June 4, 2006 at 12:24 PM #26176john67elcoParticipantDamn i feel sorry for who ever pisses LA RENTER off
June 4, 2006 at 12:44 PM #26177LA_RenterParticipantC’mon Man, that article was absurd. Besides I hadn’t finished my first cup of coffee when I read it.
June 4, 2006 at 12:52 PM #26178PDParticipantLoved your reply, it was right on.
June 4, 2006 at 2:13 PM #26179AnonymousGuestChris Johnston
There are going to be some lawsuits for all of this propaganda when the levee breaks, and some of these people will be deserving of it. Media people will be immune, but the “insiders” are not going to be. I would not be surprised if some brokers are even attacked. It really depends on how severe the downturn becomes.
Walter Hahn is out running his crap again here in OC. My best friend (Commercial broker in RE) told me his history, and that he is considered a joke in the RE industry. He is still calling for double digit gains every year through 2014.
Unbelievable!
June 4, 2006 at 4:24 PM #26181picpouleParticipantAlong the same line, we better hope that Calderon wins the Presidential election in Mexico on July 2, because if he doesn’t there will indeed be a stampede that will be astronomically worse than what’s happened here under Vicente Fox.
June 4, 2006 at 4:44 PM #26182hsParticipantThat is why I think some of them are crooks!
June 4, 2006 at 5:55 PM #26184powaysellerParticipantLA_Renter, thanks for sending that letter. I have called and e-mailed many journalists, both to correct and compliment them. Will Carless gets congrats, as does Ms. DiMartino at the Dallas News. KPBS talk show host Tom Fudge and U-T’s Roger Showley needed some education.

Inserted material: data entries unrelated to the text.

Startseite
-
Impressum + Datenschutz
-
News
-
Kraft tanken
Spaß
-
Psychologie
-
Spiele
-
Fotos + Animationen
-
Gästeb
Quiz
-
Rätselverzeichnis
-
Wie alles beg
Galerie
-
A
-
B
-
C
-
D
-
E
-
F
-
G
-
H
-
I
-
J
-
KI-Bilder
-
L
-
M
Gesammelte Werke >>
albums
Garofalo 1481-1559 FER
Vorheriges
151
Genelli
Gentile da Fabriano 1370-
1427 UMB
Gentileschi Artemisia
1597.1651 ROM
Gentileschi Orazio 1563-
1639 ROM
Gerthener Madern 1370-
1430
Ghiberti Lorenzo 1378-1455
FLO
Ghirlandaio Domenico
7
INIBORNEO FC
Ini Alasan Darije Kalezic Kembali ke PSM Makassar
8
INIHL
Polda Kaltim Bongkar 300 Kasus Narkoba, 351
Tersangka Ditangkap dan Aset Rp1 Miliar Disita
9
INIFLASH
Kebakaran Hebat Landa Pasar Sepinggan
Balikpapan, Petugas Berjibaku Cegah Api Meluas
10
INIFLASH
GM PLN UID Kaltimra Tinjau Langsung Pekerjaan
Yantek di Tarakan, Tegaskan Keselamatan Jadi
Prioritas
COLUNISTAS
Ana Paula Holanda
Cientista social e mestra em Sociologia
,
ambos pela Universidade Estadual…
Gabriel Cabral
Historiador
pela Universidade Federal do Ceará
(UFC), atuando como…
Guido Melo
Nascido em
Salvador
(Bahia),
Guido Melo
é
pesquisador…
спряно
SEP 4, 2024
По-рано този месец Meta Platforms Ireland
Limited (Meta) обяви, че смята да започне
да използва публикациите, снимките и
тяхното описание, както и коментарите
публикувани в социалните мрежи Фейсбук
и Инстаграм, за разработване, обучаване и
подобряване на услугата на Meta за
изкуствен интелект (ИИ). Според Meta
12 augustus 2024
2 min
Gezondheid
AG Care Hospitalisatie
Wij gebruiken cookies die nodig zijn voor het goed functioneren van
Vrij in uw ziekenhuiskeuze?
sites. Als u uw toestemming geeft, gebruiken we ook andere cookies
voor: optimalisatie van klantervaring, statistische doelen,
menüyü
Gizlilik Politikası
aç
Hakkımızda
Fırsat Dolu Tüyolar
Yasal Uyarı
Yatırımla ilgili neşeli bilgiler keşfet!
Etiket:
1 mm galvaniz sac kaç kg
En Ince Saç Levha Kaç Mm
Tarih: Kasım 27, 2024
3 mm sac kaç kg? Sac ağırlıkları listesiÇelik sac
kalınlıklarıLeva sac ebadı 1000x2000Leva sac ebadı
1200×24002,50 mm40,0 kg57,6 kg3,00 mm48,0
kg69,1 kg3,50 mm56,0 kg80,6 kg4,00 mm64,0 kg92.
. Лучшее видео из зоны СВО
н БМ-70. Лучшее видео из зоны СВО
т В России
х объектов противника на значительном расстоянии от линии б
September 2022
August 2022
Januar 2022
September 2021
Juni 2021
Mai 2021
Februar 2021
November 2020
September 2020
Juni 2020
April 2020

I bet this lady Diane will be more careful in checking her facts in the future. Journalists have egos too, and nobody likes to look foolish for writing a bad story!
The media prints what they hear from realtors. There is no propaganda, just lack of education. They are believing the same as most people still do: RE can only go up. Journalists did not study business in college; they are mostly clueless about the economy.
June 5, 2006 at 11:30 AM #26212lostkittyParticipantMy note to the author of the latimes article:
“This story is terribly misleading. There is no “population stampede” INTO Southern California aside from that by illegal immigration. The housing prices did not rise because of demand for housing. The prices rose due to shady new loan products and speculative buying. Many who used these products are finding themselves unable to pay their mortgages as their interest rates are resetting. Inventories are rising fast, frighteningly fast. Your artice does a disservice to the readers of the LA Times who expect to get unbiased reporting of facts, not half-truths.”
And her reply:
“I beg to differ—as would the economists I spent weeks talking to. There is, indeed, a large population increase–aside from illegal immigrants–from international migration and from births of U.S. citizens. Housing prices rose because of a huge demand for housing—I’ve covered this for five years and humbly feel I know these facts—as well as low-interest mortgage loans–which I mention in the story. Every expert I talked to about interest-only loans says that down the line there may be foreclosures because of those who cannot afford the payments. But right now, most who have those shaky loans can sell their homes. THis story is a comparison between the housing market in 2000 and now—and I stand by its accuracy.
Diane Wedner
Los Angeles Times Staff Writer”I’d like to send her a follow-up email with a few juicy facts thrown in – like the fact that 40% of real estate sales last year were due to second home and speculative buying alone. Is this not true of L.A.? Anyone have a good statistic I ought to add?
June 5, 2006 at 11:32 AM #26213lostkittyParticipantI guess one I should put in there is “Babies dont buy houses.”
June 5, 2006 at 11:42 AM #26215PDParticipantBabies would have a hard time stampeding.